Basicamente, o documento define que cada laboratório deve desenvolver a sua equação de transformação. Para isso, amostras de leite devem ser analisadas pelo equipamento e ao mesmo tempo através da contagem padrão em placas. Com isso, é possível criar uma relação entre CBI e UFC e chegar à equação de transformação. Alguns pontos são críticos neste processo:

  • Para ter uma equação de transformação robusta/confiável, deve-se ter pelo menos 400 amostras analisadas pelo equipamento e pela P. No caso da Clínica do Leite, por exemplo, adota-se a análise de 600 amostras;
  • A análise de P deve ser realizada em laboratórios com competência, ou seja, credenciado/acreditado por órgãos competentes. No caso da Clínica do Leite, as amostras são analisadas em laboratório credenciado pelo próprio MAPA.
  • A equação desenvolvida deve ser verificada e atualizada periodicamente. No caso da Clínica do Leite, a cada bimestre, são analisadas cerca de 50 amostras que são incorporadas à equação original, garantindo-se a confiabilidade da mesma. Ao adicionar as 50 amostras mais novas, descarta-se as mais antigas, mantendo sempre as últimas 600 amostras analisadas.

Pode haver diferença entre as equações de diferentes laboratórios e com isso os resultados em UFC serem diferentes?
A diferença entre as equações é um tema que ganhou destaque na Europa a partir de 2005, quando o grupo conhecido como NRL (National Reference Laboratories) realizou um levantamento com 17 laboratórios em diferentes países da Europa.

Em especial, verificou-se qual era a equação de transformação que cada laboratório havia desenvolvido e se o laboratório havia seguido as normas da IDF/ISO (196/21187).

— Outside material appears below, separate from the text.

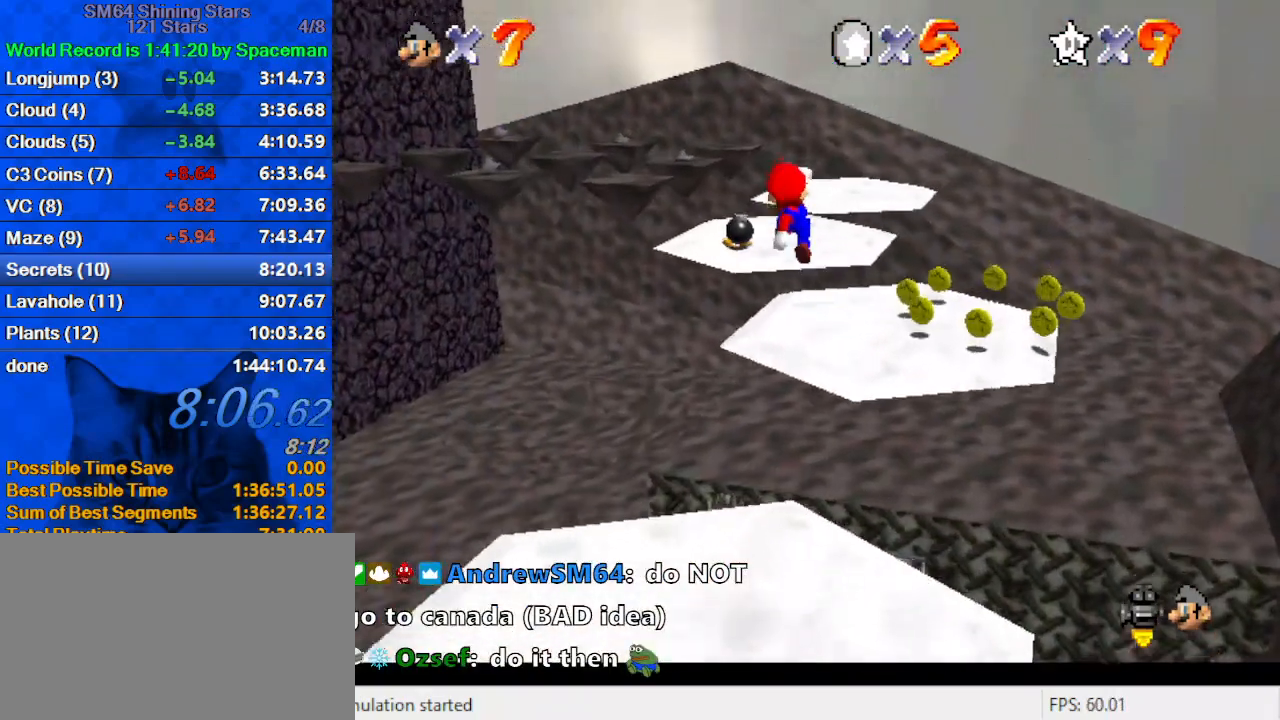
{"keys": ["up"], "events": [[333, "left", "down"], [367, "left", "up"], [367, "shift", "up"]]}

O relatório publicado em 2006 mostrou que existe grande diferença entre as equações dos laboratórios na Europa. Abaixo, segue gráfico (Figura 3) que mostra a correlação entre CBI e UFC para diferentes laboratórios.

Figura 3. Equações de conversão de CBI para UFC em diferentes laboratórios da Europa.

Figura 3

O exemplo acima mostra que uma amostra com CBI de 800 mil poderia apresentar resultados entre 40 e 600 mil UFC dependendo do laboratório em que fosse analisada. Este é um problema sério e que preocupa todos os envolvidos na cadeia do leite na Europa.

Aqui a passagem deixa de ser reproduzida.